David P.
Yelp
My wife and I came here for a special occasion - we don't go out for such fine dining often! We made a reservation for 2 at 5:30pm on a Saturday (1000 points on OpenTable, too). Being 5:30pm, the restaurant was pretty quiet (a total of 3-4 tables occupied near the end of our meal).
Overall service was as you'd expect for such a restaurant: impeccable. Tables are cleared as soon as the plates are finished but they were never intrusive, silverware replaced every course, bread crumbs cleaned off, etc. They even folded our napkins if we left the table for any reason! Well, like I said, we don't enjoy such fine dining very often.
We chose the 7-course tasting menu. I had called ahead and arranged a vegetarian 7-course for my wife and a regular 7-course for myself (FYI, they are happy to do vegetarian versions of any number of courses, as long as everyone at the table has the same *number* of courses). We did not choose wine pairings, but the ginger lime soda was pretty good!
Food arrived quickly. First, several courses of amuse-bouche ("snacks" on the menu):
1. Beet chip + beef tartare/beet tartare, watermelon infused with elderflower, nori chip + chicken liver mousse/roasted eggplant mousse: excellent start, elderflower was very subtle but the watermelon had an interesting crispy/crunchy texture to it, both the tartare and the mousse were rich and creamy and were well complemented by their respective chips.
2. Oyster with savory/lovage, roasted zucchini: I'm not the biggest fan of oysters so I won't comment on it, but my wife liked the roasted zucchini.
3. Butter lettuce + halibut mousseline/porcini mousseline: so light, perfect crunch, no hint of grease at all, great balance.
Then a bread course accompanied by lard + hazelnut and butter + browned butter bits on top. The bread was very light, airy, and chewy at the same time (thought slightly greasy), the lard was wonderfully rich (but I felt overwhelmed the hazelnut), but the best part was the browned butter bits: so much caramelization, so much depth of flavor!
Third course: cucumber salad with lemon basil, mine had Dungeness crab. The crab was sweet and light, but I never expected the lemon basil to enhance the meatiness of the crab so much that for a second I did not think I was eating crab! Excellent pairing, though I felt that the vegetarian equivalent was a bit... lacking in imagination? Really, just cucumbers?
Fourth course: grilled squid in foamed jus of mussels/stuffed nettle leaf with rice, various grilled aliums. I thought the squid was getting a little rubbery, but the grilled aliums were delicious with the jus (and who knew that garlic flowers are so pretty?). My wife thought the stuffed nettle leaf was good - just good.
Fifth course: seared albacore/seared porcini, fermented garlic aioli, green bean/fava bean salad. The albacore was good, the aioli was great, but what blew me away was actually the salad: both beans were so young and tender and full of umami that it took me back to my childhood in China when I last had such flavorful beans (can't seem to find good ones here even in the farmer's market)! My wife thought the porcini was great, too - they actually managed to create a texture similar to the albacore with a seared outside and a tender inside, which I thought was quite neat.
Sixth course (not on menu): tomato and beets salad with lemon sage.
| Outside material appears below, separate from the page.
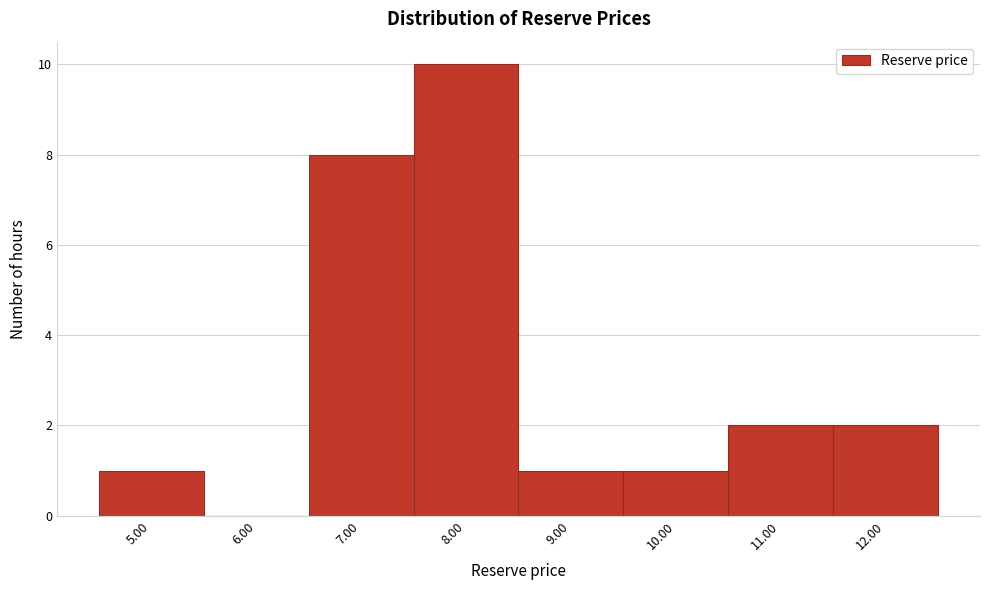

Which range on the x-axis has the tallest bar?

7.5 to 8.5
For someone who doesn't like beets, this was unexpectedly delicious: they were stewed for so long that they were fork tender, sweet, earthy, and well complemented by some savory and juicy tomato that certainly did not come from some greenhouse in Florida.
Seventh course: grilled pork + fermented pork sausage + truffle aioli for me, grilled eggplant + grilled zucchini + scallion oil for her. First time having pork less than well done for me, it was good but not mind-blowing, overly lean and lacking in juice that had to be made up with the aioli. Pork sausage was Thai/Vietnamese-inspired - it was delicious. My wife thought the grilled eggplant/zucchini was quite good as well.
Eighth course: the desserts have arrived!
1. Almond custard and crumble, raspberry and lemon basil sorbet, fresh raspberries, anise: a variety of contrasting flavors, textures, and temperatures, very playful, refreshing, delicious.
2. Roasted meringue, potato ice cream, Sherry ice: meringue was well caramelized and delicious, though I did not quite understand the point of potato ice cream - I don't think I tasted anything! Interesting concept, not entirely sure it worked out.
(It was never explained why we got an extra course that was not on the 7-course menu, but on the chef's choice menu.)
Final thoughts:
Great ambience, fantastic service, great food. A few items were genuinely mind-blowing (e.g. lemon basil with Dungeness crab), most were very good, a few (e.g. potato ice cream) just OK. The vegetarian menu could have been more creative. Overall, it was a great experience.